Penalties for violating Stark are stiff, starting with claim denials for all claims submitted pursuant to an arrangement that does not meet an exception. There might also be penalties of up to $15,000 for each service, plus double the reimbursement claimed. You can even be excluded  from Medicare and Medicaid.

If Stark weren’t enough to worry about, physicians must also take into account the federal Anti-Kickback Statute, a criminal statute that prohibits physicians from offering something of value to referrers or to patients in order to get a referral for a service covered by Medicare or Medicaid. “The Anti-Kickback Statute comes into play when physicians are contracting with an outside ancillary services provider like a [durable medical equipment] or orthotics company or outside lab,” says Anderson. Practices that want to offer services inside their practice by an outside vendor should seek legal counsel, she says.

“Structuring arrangements so you are compliant with Medicare enrollment standards as well as the Stark Law, state mini-Stark laws, and state and federal anti-kickback laws should be the focus when you bring any ancillary service into your practice,” says Anderson. “It does not cost a lot of money to [check with an attorney] to ensure what you are planning is appropriate. You want to ensure compliance on the front end, so you are not paying penalties on the back end.

Launch tips

Are you ready to launch your new service? Follow these suggestions for getting off the ground and keeping up with your venture:

• Find a mentor. Look for someone who has a track record of success. “When I see physicians, I encourage them to go to networking conferences,” says Mike Woo-Ming, a family physician who now spends most of his time helping other doctors build and market their practices, including adding ancillaries. “If you are starting an age-management clinic, talk to doctors starting successful age-management clinics. If you can, try to work for those clinics. Do some volunteer work.”

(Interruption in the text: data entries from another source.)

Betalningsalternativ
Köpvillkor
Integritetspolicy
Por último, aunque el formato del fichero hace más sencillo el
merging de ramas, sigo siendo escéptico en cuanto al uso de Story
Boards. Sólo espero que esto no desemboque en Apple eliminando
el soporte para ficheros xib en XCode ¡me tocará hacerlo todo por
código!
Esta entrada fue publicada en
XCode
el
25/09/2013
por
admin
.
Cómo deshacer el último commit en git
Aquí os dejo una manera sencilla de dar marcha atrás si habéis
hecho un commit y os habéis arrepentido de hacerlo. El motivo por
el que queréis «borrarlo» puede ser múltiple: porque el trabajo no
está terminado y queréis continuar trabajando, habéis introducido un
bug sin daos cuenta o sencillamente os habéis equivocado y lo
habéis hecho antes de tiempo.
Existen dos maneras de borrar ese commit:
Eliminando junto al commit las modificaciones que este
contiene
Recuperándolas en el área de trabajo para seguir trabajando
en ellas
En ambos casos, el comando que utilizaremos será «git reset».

• Look at market demographics. Your actual patient demographics — age, income range, education level, and inclinations — should all be factors in your choice of ancillaries, says Grant. This way you avoid buying technology for a service patients can’t afford or don’t need.

• Hammer out financial parameters. Unless you’re a solo physician, you need to be clear about who gets what, revenue-wise. “You have to make sure you have discussed that with your CEO of your medical practice,” says Woo-Ming. “Are you representing yourself or are you representing your practice?”

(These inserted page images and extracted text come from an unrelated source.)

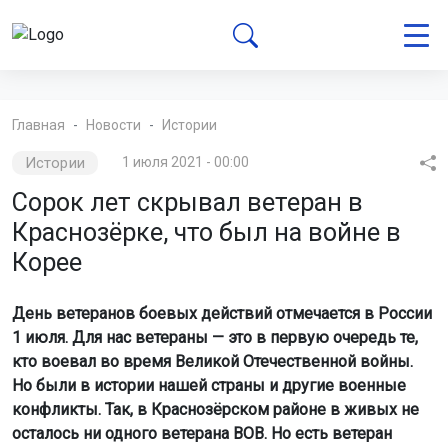
Главная
Новости
Истории
Истории
1 июля 2021 - 00:00
Сорок лет скрывал ветеран в
Краснозёрке, что был на войне в
Корее
День ветеранов боевых действий отмечается в России
1 июля. Для нас ветераны — это в первую очередь те,
кто воевал во время Великой Отечественной войны.
Но были в истории нашей страны и другие военные
конфликты. Так, в Краснозёрском районе в живых не
осталось ни одного ветерана ВОВ. Но есть ветеран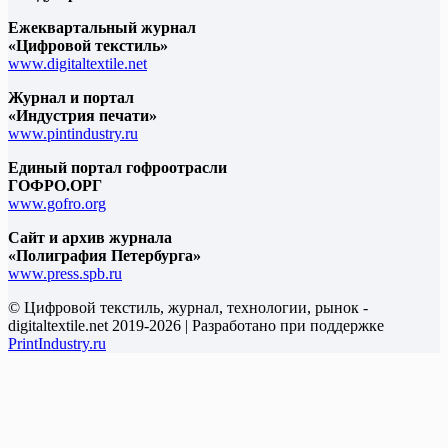
Ежеквартальный журнал
«Цифровой текстиль»
www.digitaltextile.net
Журнал и портал
«Индустрия печати»
www.pintindustry.ru
Единый портал гофроотрасли
ГОФРО.ОРГ
www.gofro.org
Сайт и архив журнала
«Полиграфия Петербурга»
www.press.spb.ru
© Цифровой текстиль, журнал, технологии, рынок -
digitaltextile.net 2019-2026 | Разработано при поддержке
PrintIndustry.ru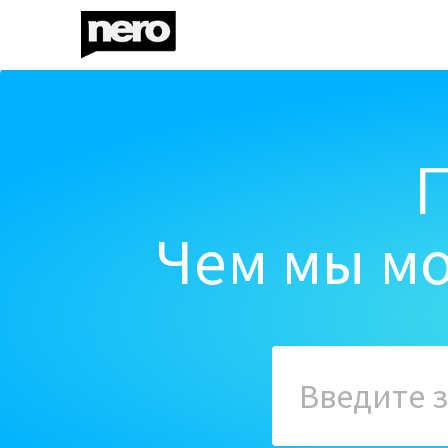
Чем мы мо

• Integrate the new niche. After making an investment in new technology that will be the catalyst for a new revenue-generating service, it’s time to start marketing the new service and using the new equipment. “A lot of practices will get a hair-removal laser and it will sit in the corner gathering spider webs,” says Grant. “You need to educate patients about new services.”

In Summary

Find the right ancillary medical services to offer and your practice will boost its bottom line. A few points to consider:

• Make sure your patient population justifies any high-tech purchases.

• Make sure you choose a service that is clinically relevant.

• Before you start offering any new service, it’s important to check for possible legal conflicts.

Take your patient demographics into account in your choice of ancillaries.

• If you invest in new technology, make sure you market your new service to patients.